Hecate winced as another
boom
sounded throughout the chamber. “Mount Olympus.”
Just then, a crack ran across the ground, up the wall, and through the dome ceiling.
“It’s going to collapse!” Therese shouted.
Small chunks of the ceiling fell on the bed, on the golden table by the hearth, and in the water basin, causing Galin to leap from her pillow and into Hecate’s arms.
“Clifford and Jewels!” Therese cried. “They’re in Than’s rooms.” Her stomach balled into a knot when she imagined them harmed.
“I’ll go with you.” Hecate set Galin down on the bed and spoke to the shivering weasel. “You and Cubie go to Demeter’s winter cabin, and wait for me there. Okay?”
More rocks crumbled down the walls as a series of
booms
sounded throughout the chamber.
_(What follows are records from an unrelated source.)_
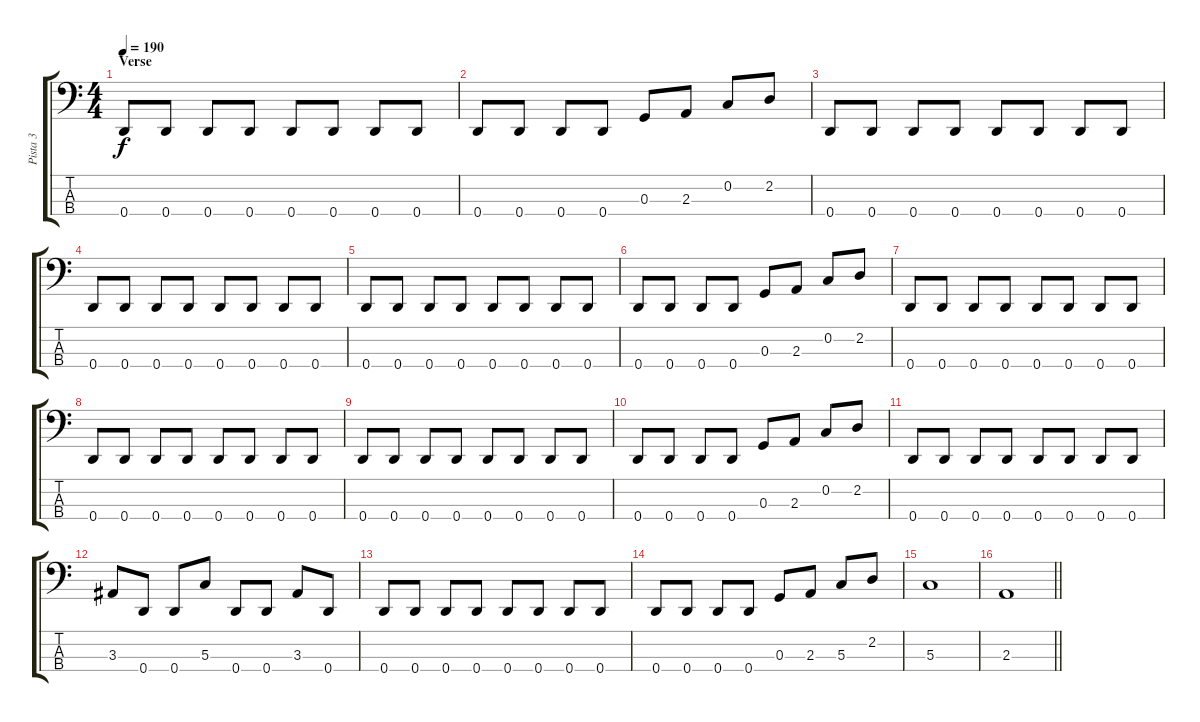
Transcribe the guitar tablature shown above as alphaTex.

\track ("Pista 3" "Pista 3") {instrument electricbassfinger}
\staff {score tabs}
\tuning (F2 C2 G1 D1) {hide}
\ts (4 4)
\section ("" "Verse")
\tempo 190
\clef f4
\ks c
0.4.8{dy f} 0.4.8 0.4.8 0.4.8 0.4.8 0.4.8 0.4.8 0.4.8 |
0.4.8 0.4.8 0.4.8 0.4.8 0.3.8 2.3.8 0.2.8 2.2.8 |
0.4.8 0.4.8 0.4.8 0.4.8 0.4.8 0.4.8 0.4.8 0.4.8 |
0.4.8 0.4.8 0.4.8 0.4.8 0.4.8 0.4.8 0.4.8 0.4.8 |
0.4.8 0.4.8 0.4.8 0.4.8 0.4.8 0.4.8 0.4.8 0.4.8 |
0.4.8 0.4.8 0.4.8 0.4.8 0.3.8 2.3.8 0.2.8 2.2.8 |
0.4.8 0.4.8 0.4.8 0.4.8 0.4.8 0.4.8 0.4.8 0.4.8 |
0.4.8 0.4.8 0.4.8 0.4.8 0.4.8 0.4.8 0.4.8 0.4.8 |
0.4.8 0.4.8 0.4.8 0.4.8 0.4.8 0.4.8 0.4.8 0.4.8 |
0.4.8 0.4.8 0.4.8 0.4.8 0.3.8 2.3.8 0.2.8 2.2.8 |
0.4.8 0.4.8 0.4.8 0.4.8 0.4.8 0.4.8 0.4.8 0.4.8 |
3.3.8 0.4.8 0.4.8 5.3.8 0.4.8 0.4.8 3.3.8 0.4.8 |
0.4.8 0.4.8 0.4.8 0.4.8 0.4.8 0.4.8 0.4.8 0.4.8 |
0.4.8 0.4.8 0.4.8 0.4.8 0.3.8 2.3.8 5.3.8 2.2.8 |
5.3.1 |
\barLineRight lightlight
2.3.1
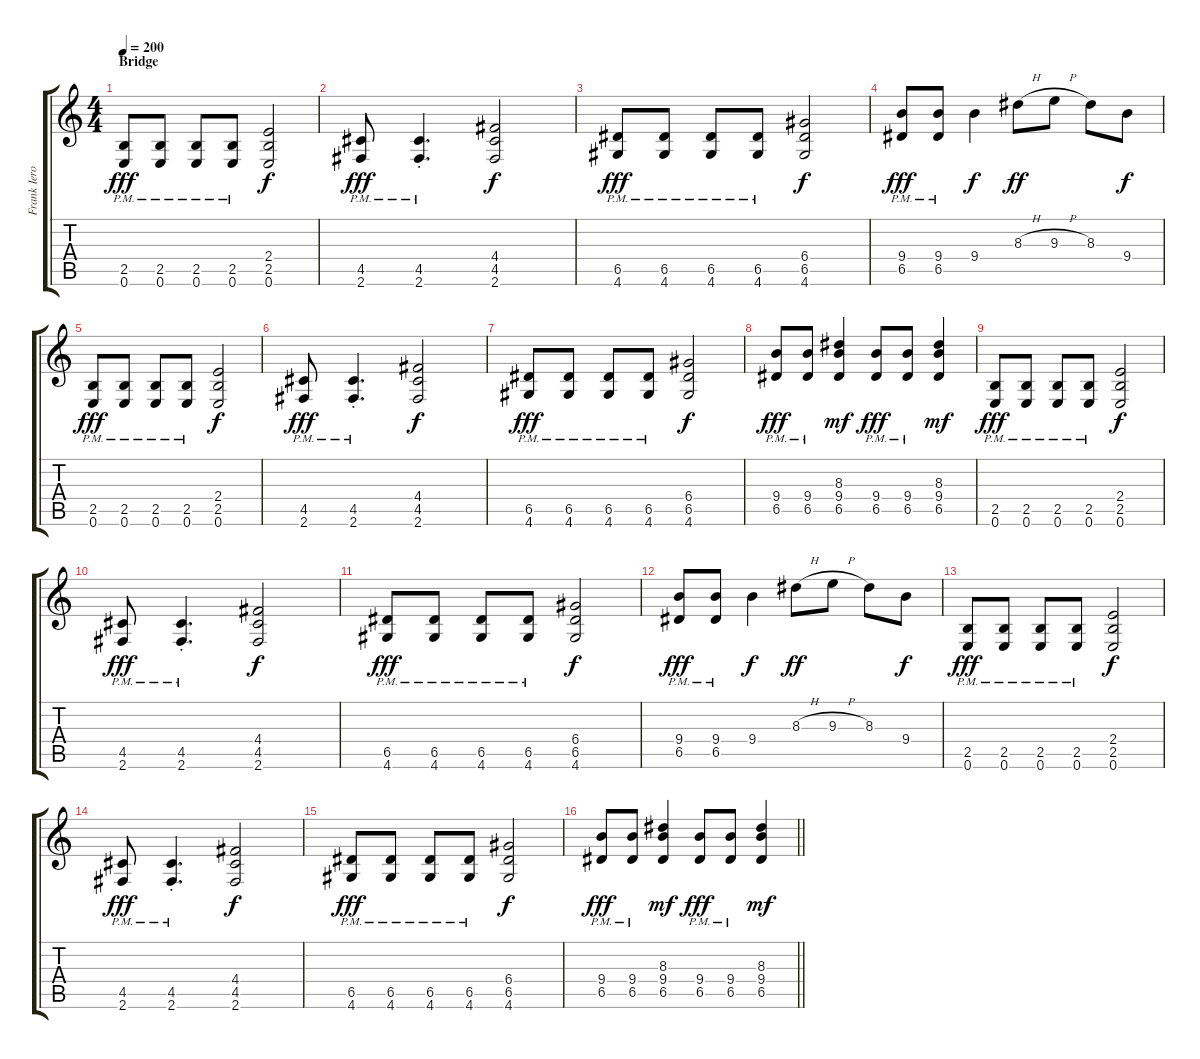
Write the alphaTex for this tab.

\track ("Frank Iero" "Frank Iero") {instrument distortionguitar}
\staff {score tabs}
\tuning (E4 B3 G3 D3 A2 E2) {hide}
\ts (4 4)
\section ("" "Bridge")
\tempo 200
\clef g2
\ks c
(2.5{pm} 0.6{pm}).8{dy fff} (2.5{pm} 0.6{pm}).8 (2.5{pm} 0.6{pm}).8 (2.5{pm} 0.6{pm}).8 (2.4 2.5 0.6).2{dy f} |
(4.5{pm} 2.6{pm}).8{dy fff} (4.5{pm st} 2.6{pm st}).4{d} (4.4 4.5 2.6).2{dy f} |
(6.5{pm} 4.6{pm}).8{dy fff} (6.5{pm} 4.6{pm}).8 (6.5{pm} 4.6{pm}).8 (6.5{pm} 4.6{pm}).8 (6.4 6.5 4.6).2{dy f} |
(9.4{pm} 6.5{pm}).8{dy fff} (9.4{pm} 6.5{pm}).8 9.4.4{dy f} 8.3{h}.8{dy ff} 9.3{h}.8 8.3.8 9.4.8{dy f} |
(2.5{pm} 0.6{pm}).8{dy fff} (2.5{pm} 0.6{pm}).8 (2.5{pm} 0.6{pm}).8 (2.5{pm} 0.6{pm}).8 (2.4 2.5 0.6).2{dy f} |
(4.5{pm} 2.6{pm}).8{dy fff} (4.5{pm st} 2.6{pm st}).4{d} (4.4 4.5 2.6).2{dy f} |
(6.5{pm} 4.6{pm}).8{dy fff} (6.5{pm} 4.6{pm}).8 (6.5{pm} 4.6{pm}).8 (6.5{pm} 4.6{pm}).8 (6.4 6.5 4.6).2{dy f} |
(9.4{pm} 6.5{pm}).8{dy fff} (9.4{pm} 6.5{pm}).8 (8.3 9.4 6.5).4{dy mf} (9.4{pm} 6.5{pm}).8{dy fff} (9.4{pm} 6.5{pm}).8 (8.3 9.4 6.5).4{dy mf} |
(2.5{pm} 0.6{pm}).8{dy fff} (2.5{pm} 0.6{pm}).8 (2.5{pm} 0.6{pm}).8 (2.5{pm} 0.6{pm}).8 (2.4 2.5 0.6).2{dy f} |
(4.5{pm} 2.6{pm}).8{dy fff} (4.5{pm st} 2.6{pm st}).4{d} (4.4 4.5 2.6).2{dy f} |
(6.5{pm} 4.6{pm}).8{dy fff} (6.5{pm} 4.6{pm}).8 (6.5{pm} 4.6{pm}).8 (6.5{pm} 4.6{pm}).8 (6.4 6.5 4.6).2{dy f} |
(9.4{pm} 6.5{pm}).8{dy fff} (9.4{pm} 6.5{pm}).8 9.4.4{dy f} 8.3{h}.8{dy ff} 9.3{h}.8 8.3.8 9.4.8{dy f} |
(2.5{pm} 0.6{pm}).8{dy fff} (2.5{pm} 0.6{pm}).8 (2.5{pm} 0.6{pm}).8 (2.5{pm} 0.6{pm}).8 (2.4 2.5 0.6).2{dy f} |
(4.5{pm} 2.6{pm}).8{dy fff} (4.5{pm st} 2.6{pm st}).4{d} (4.4 4.5 2.6).2{dy f} |
(6.5{pm} 4.6{pm}).8{dy fff} (6.5{pm} 4.6{pm}).8 (6.5{pm} 4.6{pm}).8 (6.5{pm} 4.6{pm}).8 (6.4 6.5 4.6).2{dy f} |
\barLineRight lightlight
(9.4{pm} 6.5{pm}).8{dy fff} (9.4{pm} 6.5{pm}).8 (8.3 9.4 6.5).4{dy mf} (9.4{pm} 6.5{pm}).8{dy fff} (9.4{pm} 6.5{pm}).8 (8.3 9.4 6.5).4{dy mf}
The stream, which once ran gently down the wall, shot out, spraying in all directions.
“I’m not leaving you!” Galin returned to her mistress’s arms.
“Nor I!” Cubie declared.
Soaked and trembling, the four of them rushed down the winding path along the Phlegethon, dodging the falling rocks. Cracks chased them all across the walls, and loud
booms
shuddered through the air. Therese was afraid to pray to Than, worried he’d god travel straight into danger. Even in her limited experience, she knew that if you arrived at a point occupied by solid mass, such as a large boulder, your body composition would momentarily meld with it. She’d discovered this problem when she once arrived in a brick wall. It had taken over an hour to recover, and the pain had been excruciating.
She found Clifford barking nervously by the hearth. “Come on, boy! We’ve got to get Stormy!”
Therese carried Jewels like a football in the crook of one arm as the group scurried down the narrow passageways toward the stables. She wondered if Than would be angry with her for not calling to him right away. He was already angry with her, and she didn’t want to put another rift between them.
As they passed by the intersection of the Lethe and the Styx, deities cried out, and, although Therese and Hecate slowed down and searched the waters, they could not find the source of the cries. Cubie said she’d stay behind and keep searching.
When Therese rounded a corner, a colony of bats whirred up from a crevice below and fluttered past them, and then out climbed Tizzie, up from Tartarus with blood dripping down one arm.
“What is happening?” Tizzie demanded
, her black serpentine curls covered in dust.
“We don’t know,” Therese replied.
“Well that’s just great,” Tizzie said, waving her hands. “The souls are in chaos. And if the pit ruptures, the Titans will be unleashed. Where the devil is my father?”
“Mount Olympus,” Hecate said, dodging a falling rock that landed with a clack beside her.